The Picturing Death Project Journal Entries from 1999-2003

The simple but effective structure for the Picturing Death Project, a cast glass table, four chairs, and journals, provide a structure for journal writing with 4 questions that help participants examine how we will choose to live with the knowledge that death is inevitable. Currently, the project table, chairs and journals reside at Hospice Care of Southwest Michigan in Kalamazoo. http://www.hospiceswmi.org

Tuesday, May 17, 2011

Journal Entry 158

You do not feel a physical dimension to yourself but a presence with another person. Yo try to stay connected to those individuals you are closest to (when you are alive). I’m not sure how long this connection lasts or what happens if and when the connection stops. I don’t think that it necessarily goes on forever. Perhaps that connection transforms into something that gets absorbed by others who are still living. I am also not sure what determines how long the person who has died remains present. Some people who have died have an ability to send messages to those living. This happens near the time of death. Perhaps those who receive the message are ones who are receptive to receiving it.

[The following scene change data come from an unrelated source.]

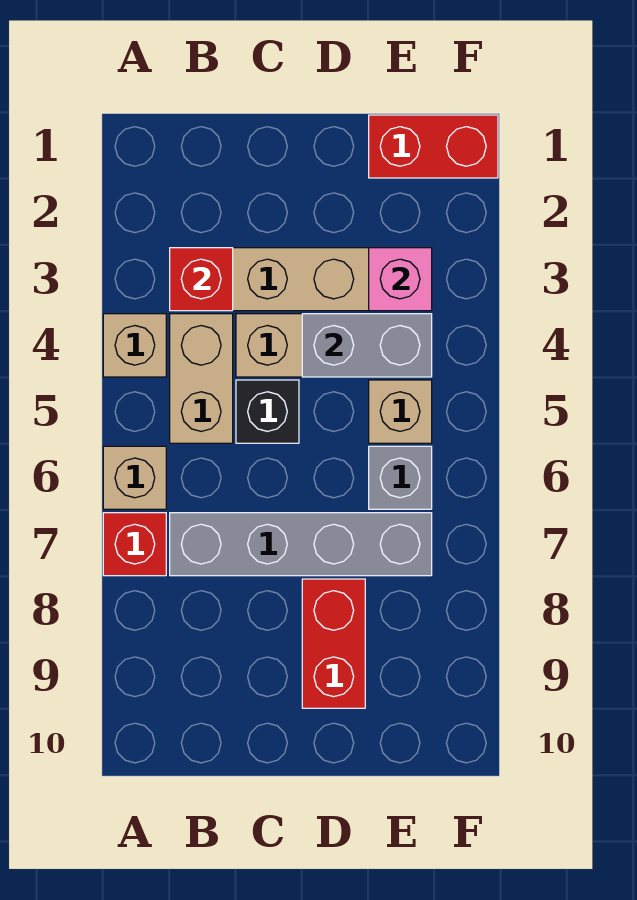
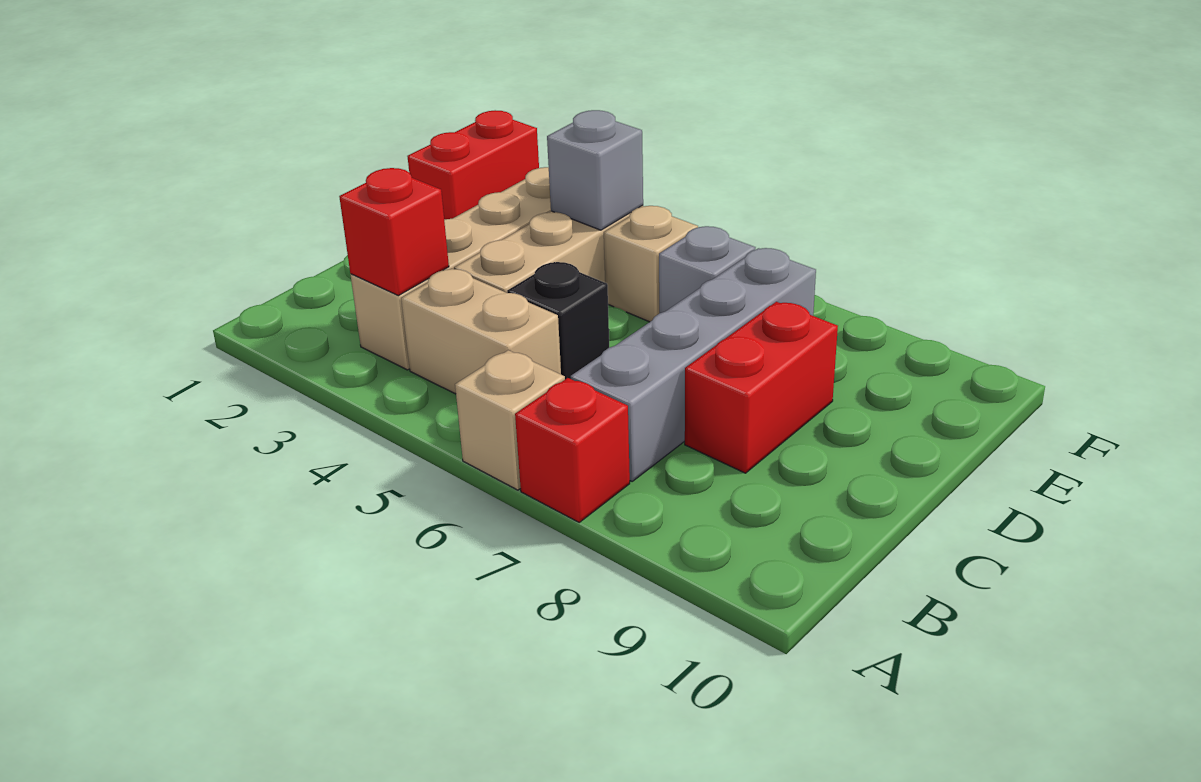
tan 1x1 brick [103,314,166,377] -> none
grey 1x2 brick [302,314,432,377] -> grey 1x1 brick [547,110,643,230]
red 1x2 brick [302,579,365,708] -> red 1x2 brick turned to [685,302,838,473]
pink 1x1 brick [369,248,432,311] -> none

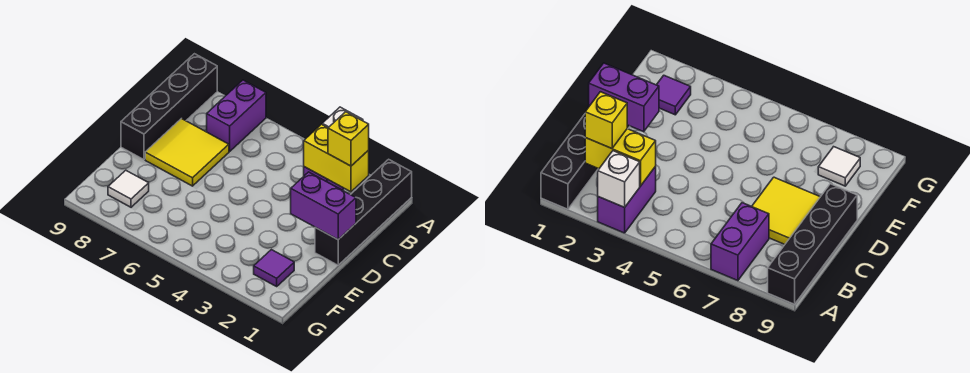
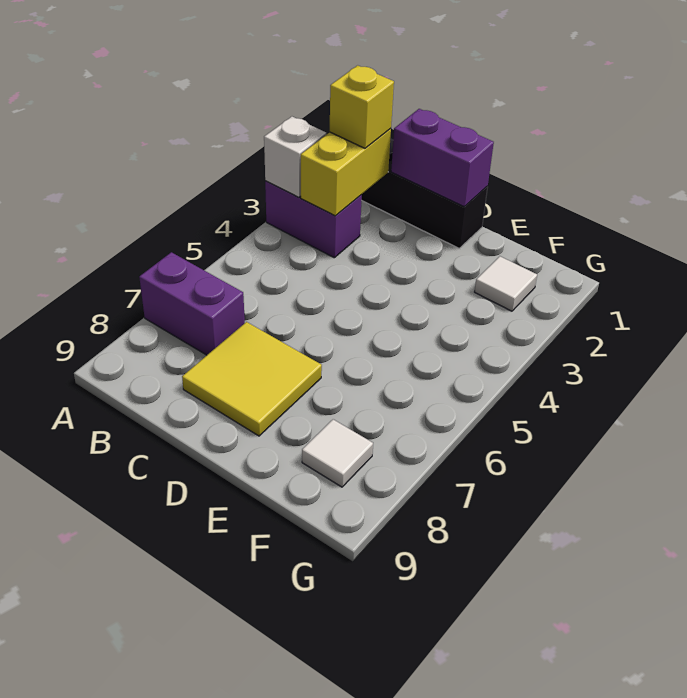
black 1x4 brick [121,54,217,160] -> none
purple 1x2 brick [291,172,356,239] -> purple 1x2 brick turned to [391,109,494,207]
purple 1x1 tile [254,250,294,286] -> white 1x1 tile [475,256,537,311]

I have experienced the death of my father who was very close to me. I’m not sure what typed of a death he had as he was not responsive for the last 2 days. HE seemed to be afraid and so we never left his side. He probably did not want to die. I don’t think he was ready because he always fought back with any life threatening condition he had and he did not want them to die. He was a great dad. My sister was especially close to him. We tried to do what was best but were not sure what that was as we received no guidance from the nurses or physicians. I still wonder if we did the right thing for him but now think that we did what we thought was best. And that was to sit by him continuously, holding his hand. When he finally died, it was so hard to believe that he was hone. We just held him and waited for a long time until we told the nurse. Then it seemed like he was gone and the body (his body) was no longer the place where he was. He seemed to be somewhere else and I did not have to be with his body to be with him. In fact, at the wake, I did not connect his body with the person he was. It was like just a symbol of him, but not really him so the wake was not difficult at all. Rather, what reminded me of him was, for example, music that we played. That brought tears to my eyes and made me realize how much I missed him. I can now write this and smile but for the first 5-7 years or so, it would have made me cry.